How Privacy Affects Your Family and Mom Blogging Business
Blogging is a balancing act between finding ways to share personal stories while setting boundaries about the things you refuse to share publicly. Even the bloggers who seem to bare it all have certain topics they won’t discuss.
The permanence of blogging puts a different perspective on cute and funny stories about children as they go through stages such as breastfeeding, potty training, and social struggles with their peers.
There’s no way of knowing what children will think of these writings when they’re 16 years old and in the midst of teenage angst. Or how a spouse will feel about what you wrote about an argument you had. Or how your own parents will feel about how you could blog about a childhood experience that you never had the courage to share with them.
There are also safety issues to consider when you start living your life publicly online. It’s next to impossible to conceal your home address and home phone number thanks to public records and online phone books.
Additionally, newer cameras are equipped with sophisticated geo-tagging technology that can embed detailed location information in photographs you make public. To date, there have not been any incidents in which bloggers or their families have been harmed due to the findability of personal information. But unfortunately, such harm is still in the realm of possibility.
Ironically, the simple solution to this problem — being and remaining anonymous — isn’t a solution that really works for bloggers. Blog readers typically want to know the person behind the words. They care about not only what the blog says, but who says it.
Additionally, it’s these very personal stories that seem to resonate most with our readers.

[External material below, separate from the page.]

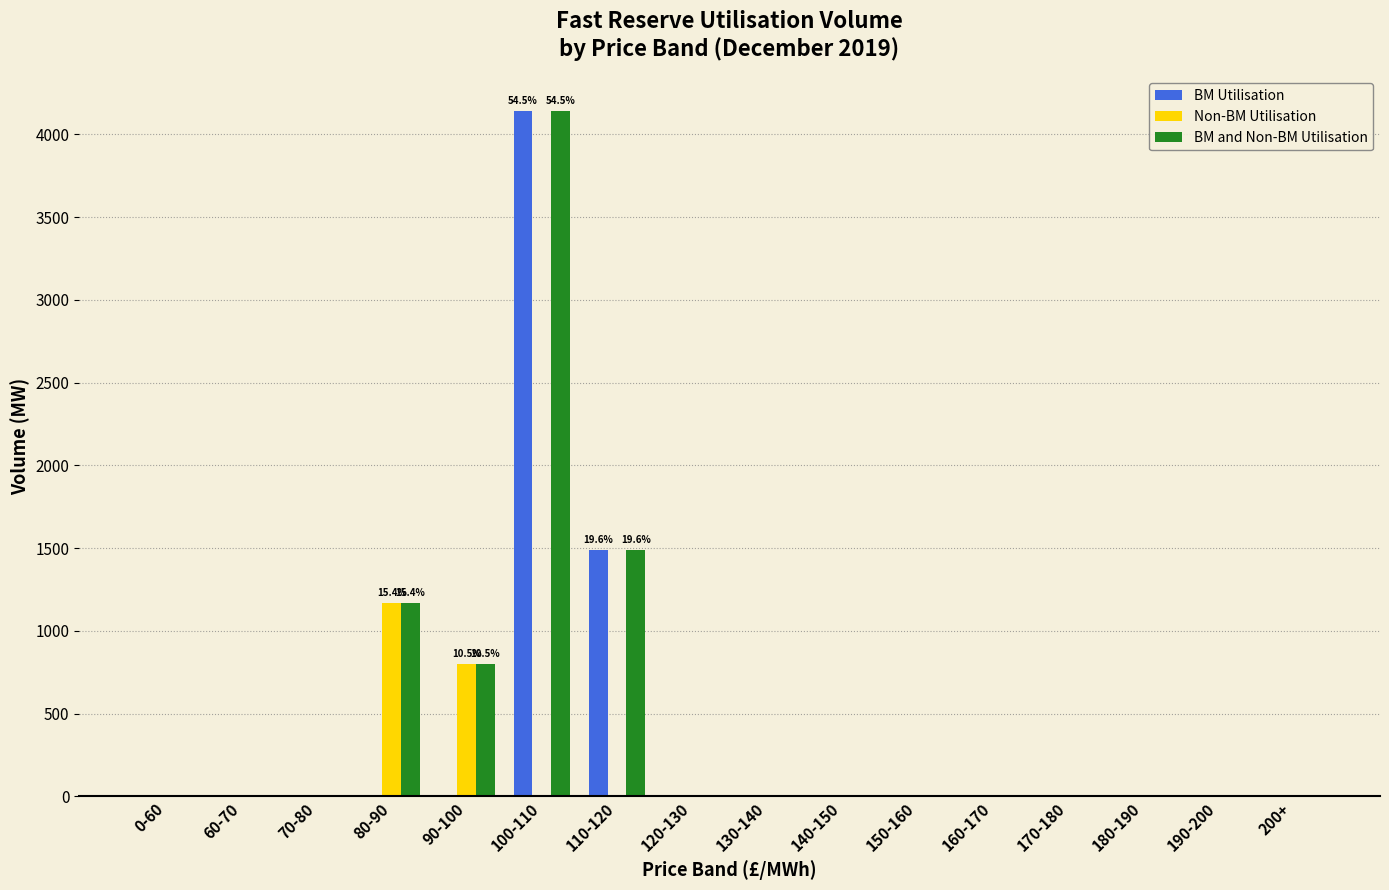

The value of BM and Non-BM Utilisation at 80-90 is 777.8. True or false?

False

In fact, writing about taboo subjects (carefully, of course) can be helpful and healing to both the author and the reader.
For example, several mom bloggers have shared their personal struggles with anxiety and depression. While this may be a topic that’s difficult for their families to discuss, more good than harm has come from shedding light on this condition that affects many women. And the communities that have been created because of these blogs have become an invaluable support system for thousands of women.
Here are some of the questions to ask yourself to help weigh the value of sharing versus the potential consequences:
Is this information self-serving, or will my blog visitors get something out of reading this post? Sometimes you’ll need to rewrite sections to change venting into a sharing of lessons learned instead.
Does this blog post say anything that I wouldn’t say directly to the persons involved? If not, then either choose to speak to that person first, or omit the information from your blog post.
Does this material violate the privacy of the persons I’ve written about? If you would be afraid to have them find the post, then the answer to this question is probably yes.
Is there a way I can get my message across effectively without sharing personal details? If so, it’s probably in your best interests to do so.
How would my children feel about this post if they were reading it as adults? The best way to answer this question is to imagine that your own parents wrote this blog entry about you. If that leaves you with hesitation or uneasiness, there’s probably room for revision.
Can anything in this post get taken out of context in a way that I hadn’t intended? And could that misinterpretation cause harm to me or my family? If so, be sure to edit your words or add more information. You don’t want to risk being misrepresented in a way that creates problems that aren’t there in the first place.
Sometimes you just don’t know the answers to these questions. Trust your intuition when that little voice says, “don’t hit Publish just yet.” When that happens, walk away from the content for a few hours or days until you can see the situation objectively. Sometimes you don’t know you’ve crossed the line until the line is already crossed.